Although some might disagree, I don’t consider myself an awkward person. Even so, that doesn’t mean that I don’t occasionally find myself in awkward situations, whether it is others committing the awkward act or if the blame falls squarely on my shoulders.
Recently, a few situations have managed to come up more frequently than usual in my everyday life. Since I am having trouble sleeping tonight and because I just love to share with you all how awkward my life is, I thought I would reveal and dissect these less than comfortable situations that have seemed to pop up more often than not lately.
You Go This Way, I Go That Way: Out of the three situations I am sharing, this is the most prevalent one that I find myself in on almost a daily basis. You are walking somewhere in one direction and another person is walking in the opposite direction and your paths cross. It just so happens that there is not a lot of space between the two of you so both must make a calculated move one way or the other. Instead of you moving to one side and the other person moving to the other, you decide to go right and the other decides to go left making it so you block each other. After that awkward snafu it just gets worse as both you and the other person immediately move in the same direction again, once again impeding each other’s progress. After doing the dance a couple more times, you finally break apart and embarrassingly go on your merry way.
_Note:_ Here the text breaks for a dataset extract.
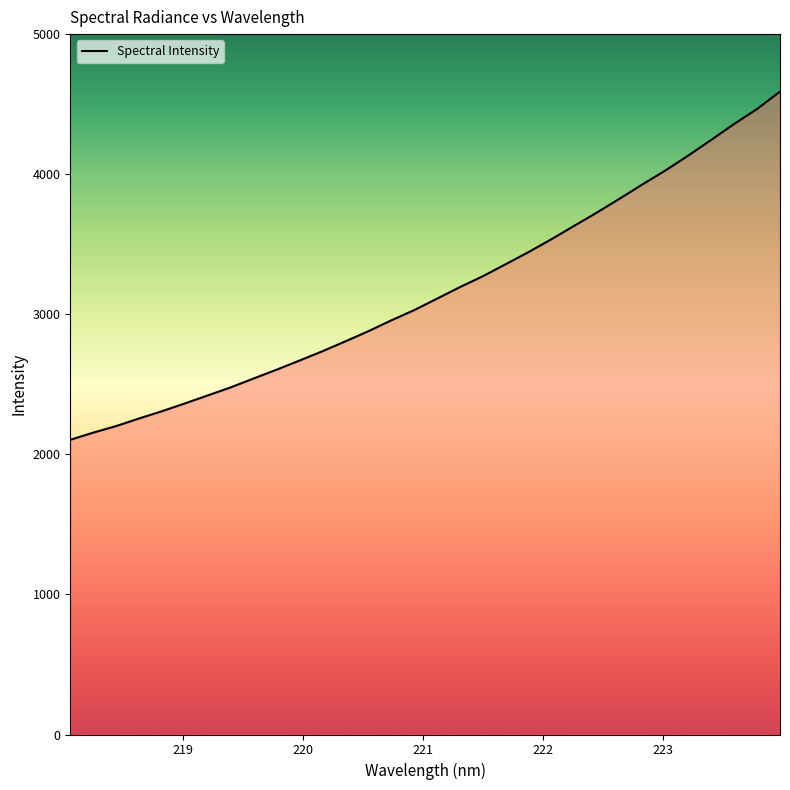

What is the difference between the maximum and minimum values?

2486.0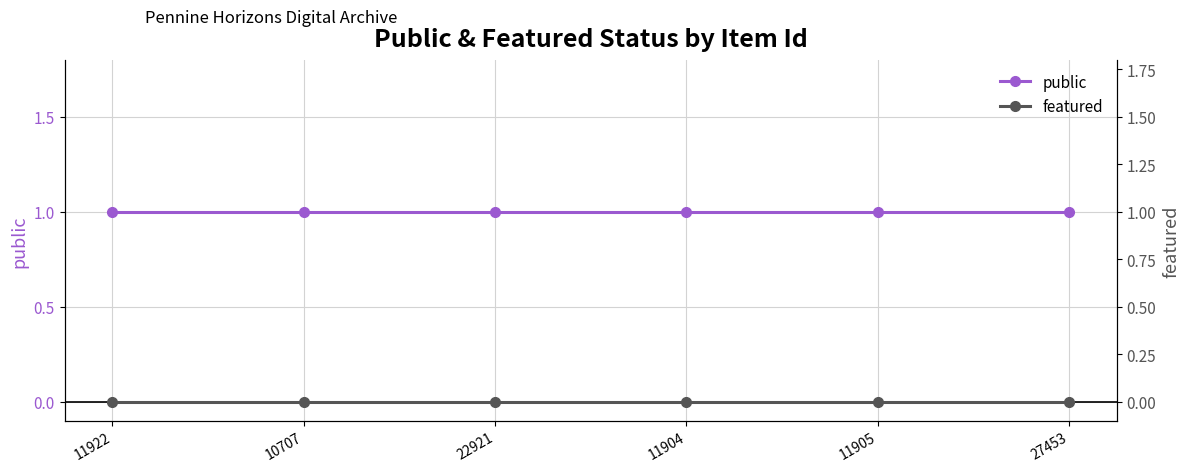

Is this an area chart (filled region under the line)?

No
I have to pat myself on the back and say that this is one awkward situation that I never create myself. In my opinion, it is common knowledge that you ALWAYS walk to the right…always. If everyone followed the simple role to just stay right there would never be any awkward bumps, delays, or brushes when crossing paths with someone. I find myself dealing with violators of this basic rule at the gym all the time. Pathways are narrow and people are always walking in opposite directions. I get it that people get tired while working out but don’t use fatigue as an excuse to forgo simple etiquette. Awkward moments are bad but they are even worse when they happen up close with complete strangers. Remember, just always walk to the right!
Let’s Both Talk At Once: This is one situation where I find myself guilty of from time to time. You approach someone and start to say something to him or her only to realize that the person you are talking to is also in the middle of saying something. After the one or two second cacophony of both people talking at once there comes that awkward silence when both people immediately stop talking in hopes that the other person would continue talking. After both people realize that the other person is waiting for them to continue it never fails that once again, both people start talking at the same time again! This results in one of the people, sometimes both, saying “sorry, go ahead.”
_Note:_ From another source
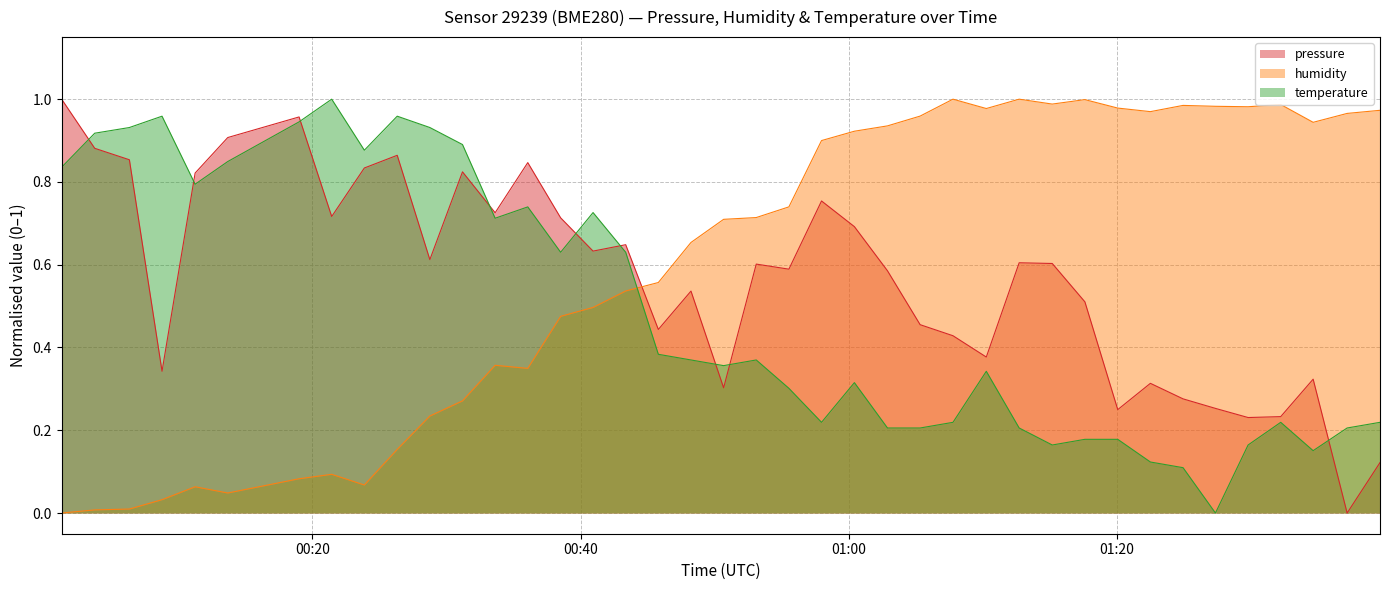

What is the difference between the humidity values at 2023-02-02T00:57:58 and 2023-02-02T00:06:22?

0.9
Besides in face-to-face communication, this regrettable pattern happens all the time during phone conversations. Obviously without any nonverbal cues to go off of, this is something that can easily happen. Although maybe more acceptable, it is still awkward and still requires some apologizing and reiterating.
Talking right when someone else talks is something that we can all get better at (I definitely can), especially in face-to-face conversations. We just need to be more mindful of someone’s nonverbal language and evaluate for that split second whether or not they are going to say something. At times it is better just to have a strategy where you say “Okay, no matter what, I am letting this person open the conversation and will continue to let him/her do most of the talking throughout our talk.” When it comes to phone conversations, the key is to just anticipate when the other person is going to pipe up and to make sure to leave a couple seconds of silence just in case the person feels like adding anything. When both people talk at once during a conversation it is not only awkward but it just takes away from what the two people have going and makes the communication less impactful.
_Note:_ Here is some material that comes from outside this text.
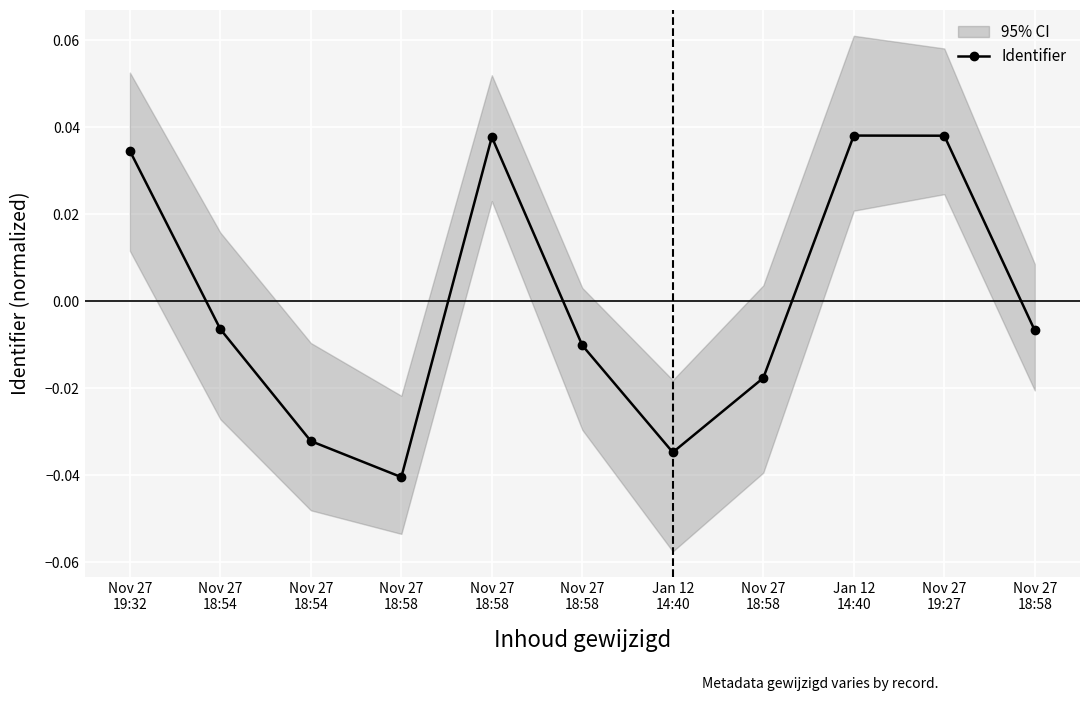

How many values in Identifier are below zero?

7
Oops, That Text Was Not Meant For You: This one has happened to everyone and it can perhaps be the most awkward and embarrassing moment of them all. Nothing is worse than when you type out a text message and then send it to the wrong person. Even an innocent text that went the wrong way is humiliating enough but many people have experienced the ultimate horror of writing a text message that criticizes someone and instead of sending that text to someone else that text actually gets sent to the person you were criticizing! Oh yes, serves the person right for attempting to talk behind someone’s back!
I have sent inadvertent texts before but I haven’t made such a gaffe for a long time now. I understand the consequences and confusion that can result from such hastiness and I avoid it at all times. My mom on the other hand still finds herself sending text messages to the wrong people, especially her kids. Quite frequently I will receive texts from my mom that were meant for my brother or sister. I can’t help but laugh when this happens and I try to play along with her, acting like I am my brother or sister until she figures out what she did.
The key to avoiding this situation is to just take care when sending text messages. Always take a second to double check who you are sending the message to before pressing that button that will transmit the text. Keep in mind the situations where you are most vulnerable to send inadvertent messages and then crack down on it.
Everyone loves a “That awkward moment when…” story; except when it centers on ourselves. To avoid these types of situations we just need to plan things out more and really evaluate our own tendencies. Becoming “cool as a cucumber” takes some practice, even when it comes to the most basic social interactions. Don’t Blink.